A threat actor is claiming to possess hundreds of internal Dynatrace repositories allegedly obtained through a compromised developer personal access token, offering the dataset for sale while asserting it contains extensive infrastructure, deployment, and employee information.
The listing, posted on a cybercrime forum, advertises what the seller describes as a dump of Dynatrace’s internal GitHub organization. According to the post, the archive contains 246 repositories totaling approximately 8.46 GB in compressed form and more than 14 GB uncompressed.
Dynatrace is a publicly traded software company specializing in observability, application performance monitoring, and cloud infrastructure monitoring services used by enterprise organizations worldwide.
Actor claims access originated from developer token
According to the forum post, the repositories were allegedly obtained through a developer personal access token. The threat actor claims the data provides extensive visibility into Dynatrace’s internal infrastructure, deployment workflows, and operational architecture.
The seller explicitly states the material is not being marketed as an initial access opportunity, instead describing it as infrastructure intelligence that could allegedly assist attackers who already have access to company systems or are attempting to gain access.
The listing claims the repositories contain:
- Infrastructure topology information
- CI/CD pipeline configurations
- Kubernetes cluster management tooling
- ArgoCD deployment infrastructure
- Vault architecture and secret management references
- Cloud account configuration data
- Container signing infrastructure
- Terraform modules and Helm configurations
- Internal platform management tools
- Infrastructure automation repositories
- Observability and monitoring components
- Employee GitHub identities and corporate email addresses
The actor further claims the dataset includes more than 1,000 employee records as well as documentation related to infrastructure operations and deployment processes.
Infrastructure intelligence could retain value even after remediation
Unlike many breach claims focused on customer databases, the alleged Dynatrace dataset primarily consists of infrastructure and operational information.
If authentic, such information could potentially provide attackers with detailed insight into deployment workflows, cloud architecture, administrative systems, and development processes.

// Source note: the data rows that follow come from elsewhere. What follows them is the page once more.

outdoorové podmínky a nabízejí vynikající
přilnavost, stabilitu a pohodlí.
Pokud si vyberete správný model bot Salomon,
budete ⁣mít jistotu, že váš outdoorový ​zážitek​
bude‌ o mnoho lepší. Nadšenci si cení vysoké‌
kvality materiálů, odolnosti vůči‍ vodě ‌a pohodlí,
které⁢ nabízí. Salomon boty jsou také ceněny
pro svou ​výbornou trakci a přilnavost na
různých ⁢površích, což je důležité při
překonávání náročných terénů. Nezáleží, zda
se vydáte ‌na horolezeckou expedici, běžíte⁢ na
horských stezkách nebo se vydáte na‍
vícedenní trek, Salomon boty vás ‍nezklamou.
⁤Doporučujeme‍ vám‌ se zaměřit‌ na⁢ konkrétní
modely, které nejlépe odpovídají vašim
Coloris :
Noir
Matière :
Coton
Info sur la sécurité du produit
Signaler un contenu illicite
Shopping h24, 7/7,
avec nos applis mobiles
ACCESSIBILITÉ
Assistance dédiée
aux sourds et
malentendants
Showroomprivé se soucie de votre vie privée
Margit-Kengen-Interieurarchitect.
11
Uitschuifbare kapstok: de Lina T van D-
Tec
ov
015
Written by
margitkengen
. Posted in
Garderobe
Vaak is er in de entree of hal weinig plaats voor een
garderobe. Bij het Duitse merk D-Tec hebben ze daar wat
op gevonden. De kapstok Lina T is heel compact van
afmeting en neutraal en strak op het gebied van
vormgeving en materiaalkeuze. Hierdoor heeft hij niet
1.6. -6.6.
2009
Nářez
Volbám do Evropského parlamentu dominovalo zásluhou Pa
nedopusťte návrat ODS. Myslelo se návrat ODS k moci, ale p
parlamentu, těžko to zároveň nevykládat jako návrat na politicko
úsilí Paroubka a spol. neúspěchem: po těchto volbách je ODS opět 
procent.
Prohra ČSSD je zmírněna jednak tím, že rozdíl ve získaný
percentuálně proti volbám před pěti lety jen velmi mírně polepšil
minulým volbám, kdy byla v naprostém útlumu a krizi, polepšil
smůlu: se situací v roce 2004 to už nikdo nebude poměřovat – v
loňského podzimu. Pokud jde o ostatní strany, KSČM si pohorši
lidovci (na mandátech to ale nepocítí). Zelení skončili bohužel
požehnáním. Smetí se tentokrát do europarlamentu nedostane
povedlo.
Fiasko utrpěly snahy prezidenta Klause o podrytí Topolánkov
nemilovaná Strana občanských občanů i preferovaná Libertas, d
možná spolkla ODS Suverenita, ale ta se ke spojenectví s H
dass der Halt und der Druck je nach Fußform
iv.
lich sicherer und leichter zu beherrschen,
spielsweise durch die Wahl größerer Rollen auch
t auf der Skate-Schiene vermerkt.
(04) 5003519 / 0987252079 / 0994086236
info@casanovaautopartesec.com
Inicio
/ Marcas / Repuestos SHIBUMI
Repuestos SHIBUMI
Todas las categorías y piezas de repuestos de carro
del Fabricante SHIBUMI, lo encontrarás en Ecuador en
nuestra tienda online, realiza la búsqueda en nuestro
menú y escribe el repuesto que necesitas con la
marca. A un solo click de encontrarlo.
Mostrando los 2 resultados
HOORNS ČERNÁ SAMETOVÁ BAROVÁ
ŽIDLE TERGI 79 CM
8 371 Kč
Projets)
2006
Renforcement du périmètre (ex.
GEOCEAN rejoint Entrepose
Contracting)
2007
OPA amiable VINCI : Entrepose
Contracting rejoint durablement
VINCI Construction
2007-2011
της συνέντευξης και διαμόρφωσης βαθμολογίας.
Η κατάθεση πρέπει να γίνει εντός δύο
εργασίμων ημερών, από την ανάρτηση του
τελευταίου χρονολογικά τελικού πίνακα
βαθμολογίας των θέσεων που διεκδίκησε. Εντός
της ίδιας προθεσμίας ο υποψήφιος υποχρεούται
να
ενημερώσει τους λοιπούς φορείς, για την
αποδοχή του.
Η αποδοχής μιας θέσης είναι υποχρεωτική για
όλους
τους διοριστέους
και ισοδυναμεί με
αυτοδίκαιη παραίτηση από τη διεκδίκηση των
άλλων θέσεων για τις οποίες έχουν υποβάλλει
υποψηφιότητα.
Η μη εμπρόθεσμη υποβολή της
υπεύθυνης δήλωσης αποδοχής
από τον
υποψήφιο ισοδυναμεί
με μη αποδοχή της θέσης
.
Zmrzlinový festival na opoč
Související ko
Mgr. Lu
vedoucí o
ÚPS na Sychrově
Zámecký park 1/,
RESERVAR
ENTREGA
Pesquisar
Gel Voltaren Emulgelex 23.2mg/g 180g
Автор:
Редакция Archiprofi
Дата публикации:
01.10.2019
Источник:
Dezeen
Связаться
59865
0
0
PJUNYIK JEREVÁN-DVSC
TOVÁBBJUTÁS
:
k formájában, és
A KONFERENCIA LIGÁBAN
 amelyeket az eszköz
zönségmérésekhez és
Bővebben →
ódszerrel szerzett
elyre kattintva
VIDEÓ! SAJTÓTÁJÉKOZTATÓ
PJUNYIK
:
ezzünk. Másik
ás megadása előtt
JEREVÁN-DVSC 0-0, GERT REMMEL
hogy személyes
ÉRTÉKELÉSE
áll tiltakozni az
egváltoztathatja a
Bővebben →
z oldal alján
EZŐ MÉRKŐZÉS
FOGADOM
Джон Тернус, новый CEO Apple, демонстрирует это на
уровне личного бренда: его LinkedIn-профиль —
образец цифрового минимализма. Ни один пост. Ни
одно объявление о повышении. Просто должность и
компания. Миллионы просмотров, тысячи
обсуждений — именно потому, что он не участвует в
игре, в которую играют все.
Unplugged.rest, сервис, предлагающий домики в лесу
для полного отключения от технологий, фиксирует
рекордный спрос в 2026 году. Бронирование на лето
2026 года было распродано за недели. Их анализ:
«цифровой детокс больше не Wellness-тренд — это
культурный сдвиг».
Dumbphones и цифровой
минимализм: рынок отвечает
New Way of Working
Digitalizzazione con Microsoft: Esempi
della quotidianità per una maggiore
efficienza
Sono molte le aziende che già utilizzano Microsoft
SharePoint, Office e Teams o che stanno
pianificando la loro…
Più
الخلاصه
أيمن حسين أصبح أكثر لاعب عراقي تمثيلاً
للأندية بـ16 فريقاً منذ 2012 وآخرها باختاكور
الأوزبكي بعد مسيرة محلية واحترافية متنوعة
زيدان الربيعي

While credentials and access tokens can typically be revoked, architectural intelligence often remains valuable long after an incident is discovered.
The seller acknowledges that some of the allegedly exposed credentials and tokens may no longer be valid, but argues that the broader infrastructure mapping remains useful regardless of credential status.
The claim follows a growing number of incidents involving internal repositories and development environments, including Grafana’s confirmed GitHub codebase theft following a credential compromise and the alleged theft of Cisco source code linked to the Trivy supply chain attack.
Authenticity remains unverified
The forum post includes screenshots that purportedly show repository contents and employee information. However, BreachNews could not independently verify the authenticity of the alleged dataset, the scope of the claimed access, or whether the repositories originated from Dynatrace’s internal GitHub organization.
The threat actor has not publicly released the full dataset and is instead advertising it for sale.
The post also does not establish whether any customer environments, customer data, or production systems were directly compromised.
Dynatrace has not issued public statement
Dynatrace had not issued any public statement regarding the claim at time of publication.
BreachNews will update this article if Dynatrace confirms the incident or provides additional information regarding the alleged repository exposure.